Ecco come verrà risolto il problema degli allagamenti in via Gran Sasso, sopralluogo di commissione e Aca

Si tratta di un primo passo verso la risoluzione degli allamenti in occasione degli acquazzoni. All'incontro con la Commissione ha partecipato anche una delegazione di residenti e titolari di attività

Decisi gli interventi utili a evitare nuovi allagamenti nella zona di via Gran Sasso a Pescara dopo la commissione Ambiente che ha eseguito un sopralluogo sul posto insieme a Lorenzo Livello dell'Aca.
Un primo lavoro, eseguito dall'Aca, ha abbassato di 50 centimetri la soglia dello sfioro dell’impianto di sollevamento e raddoppiato il diametro della condotta per agevolare il transito dei reflui ed evitare l’effetto del rigurgito in strada per un troppo pieno.

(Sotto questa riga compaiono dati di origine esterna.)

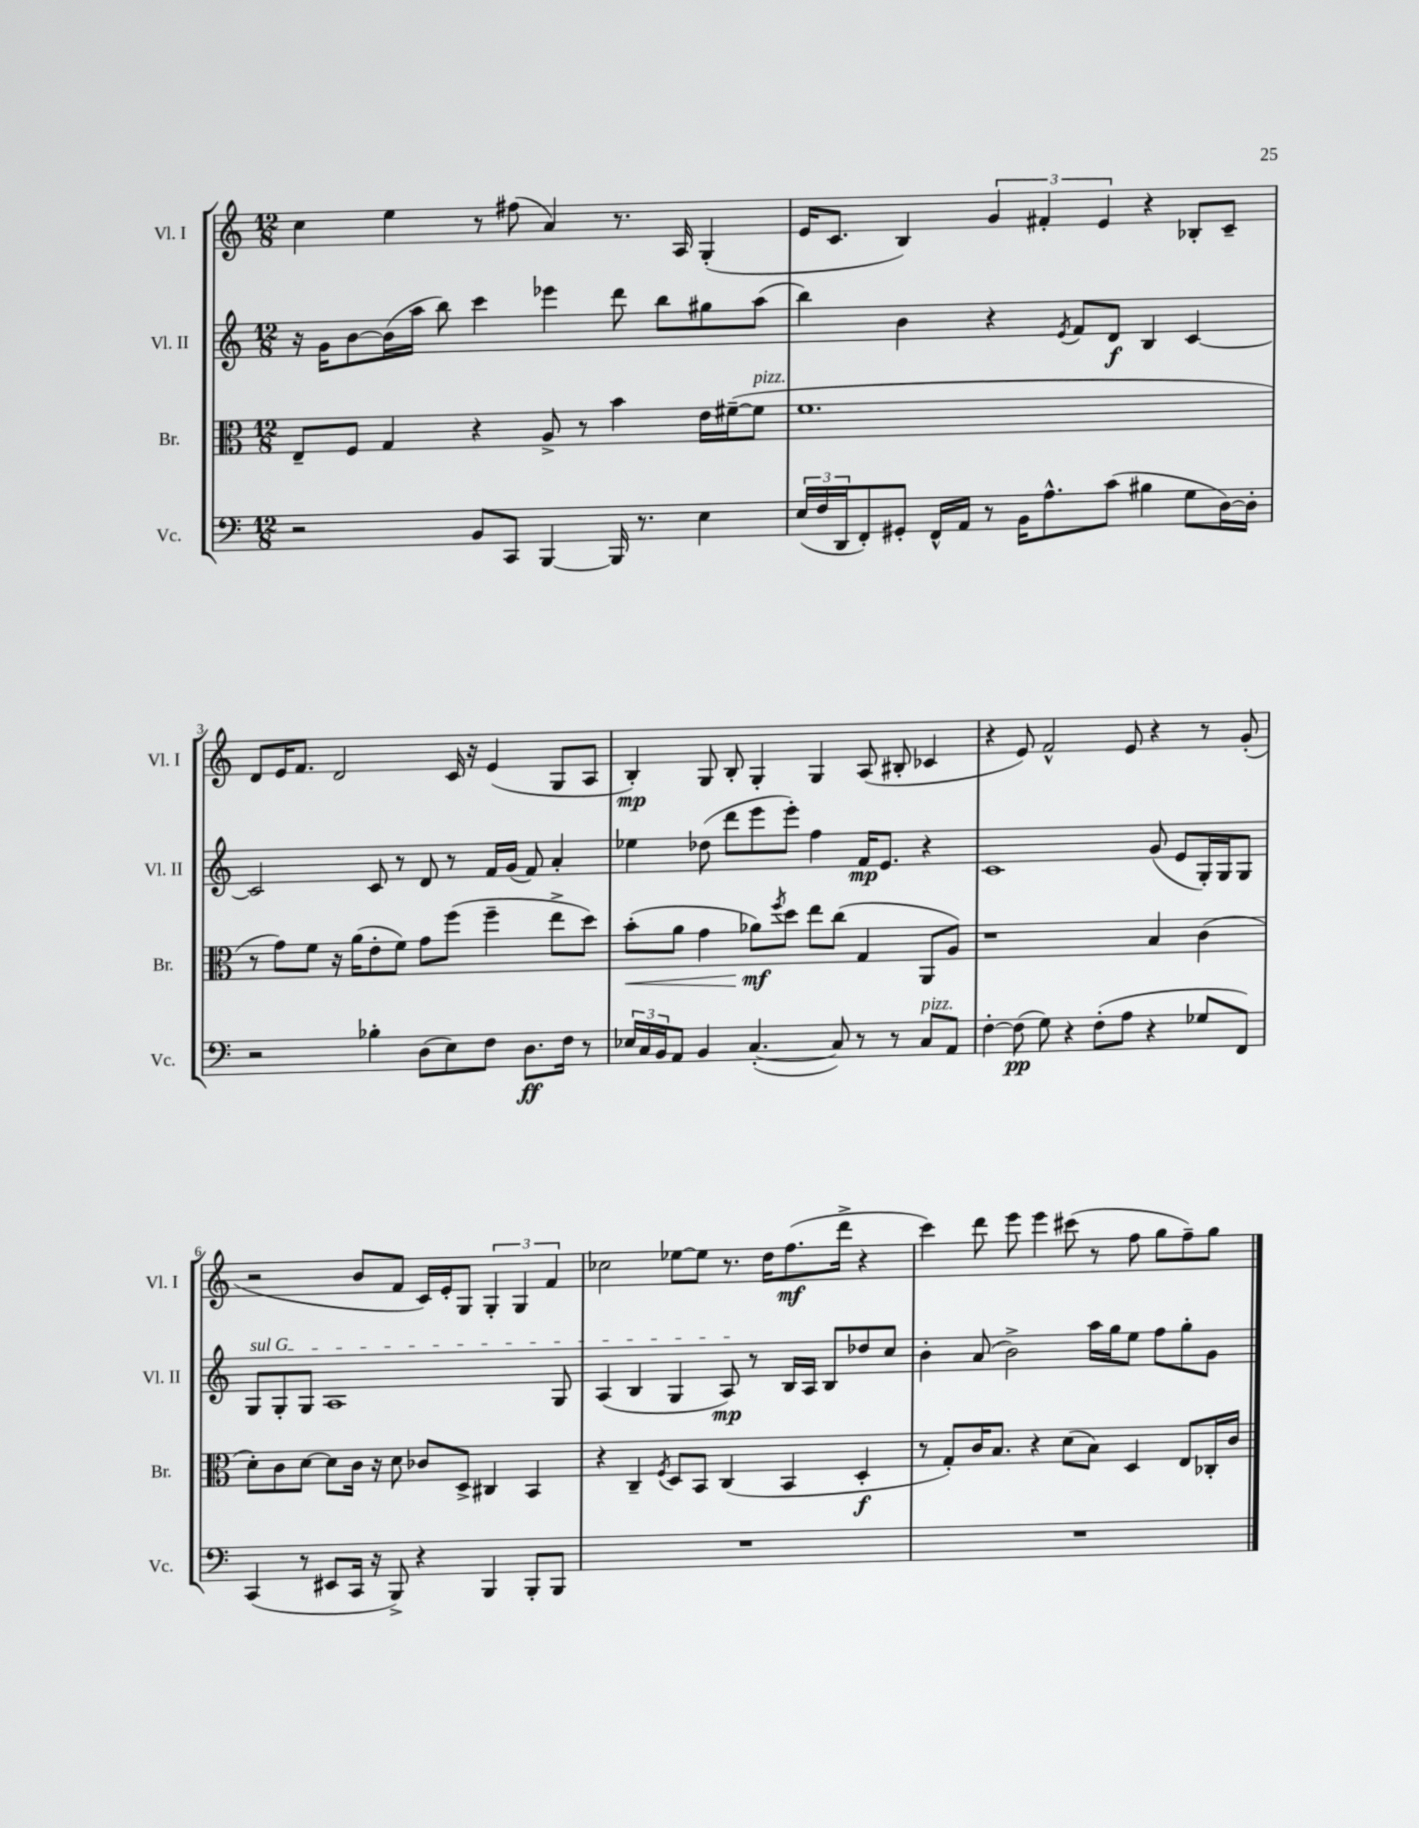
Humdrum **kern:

Si tratta di un primo passo verso la risoluzione degli allamenti in occasione degli acquazzoni. All'incontro con la Commissione ha partecipato anche una delegazione di residenti e titolari di attività.

«Un intervento semplice eseguito lo scorso febbraio in seguito al primo sopralluogo della Commissione Ambiente sul posto, e senza grandi costi», spiega il presidente Ivo Petrelli, «la cui effettiva funzionalità andrà però sperimentata e verificata al primo nubifragio per accertare la sua tenuta in termini di contenimento delle acque. In caso negativo, ovviamente l’Aca procederà con un’opera molto più invasiva, ovvero la realizzazione di una nuova condotta lunga 150 metri che, intercettando tutti i pluviali dei palazzi di via Gran Sasso, colleghi tutte le linee allo scarico delle Ferrovie, del diametro di 3 metri, per spingere le acque verso il sollevamento, come concordato con i residenti». 

«Sino a oggi», aggiunge Petrelli, «ancora non c’è stata una pioggia utile a testare il funzionamento dell’intervento, quindi la stessa Aca ha assicurato che al primo violento acquazzone effettuerà un sopralluogo in presa diretta con i tecnici per accertare se l’intervento eseguito sia o meno sufficiente per garantire un maggior scorrimento delle acque nella condotta ed evitare l’allagamento della strada, in abbinamento alla costante pulizia di tombini e caditoie da parte di Ambiente Spa. La stessa Aca, con l’ingegner Livello ha però assicurato che, semmai l’opera non dovesse rivelarsi risolutiva, si procederà con il Piano B, ovvero con la realizzazione di una nuova linea che corra lungo via Gran Sasso intercettando tutti i pluviali dei fabbricati, per poi superare un’officina meccanica esistente, scendere nel sottopasso e collegarsi alla tubazione dello scarico delle Ferrovie, che ha un diametro di 3 metri, quindi di grossa capienza, che arriva sino all’impianto di sollevamento».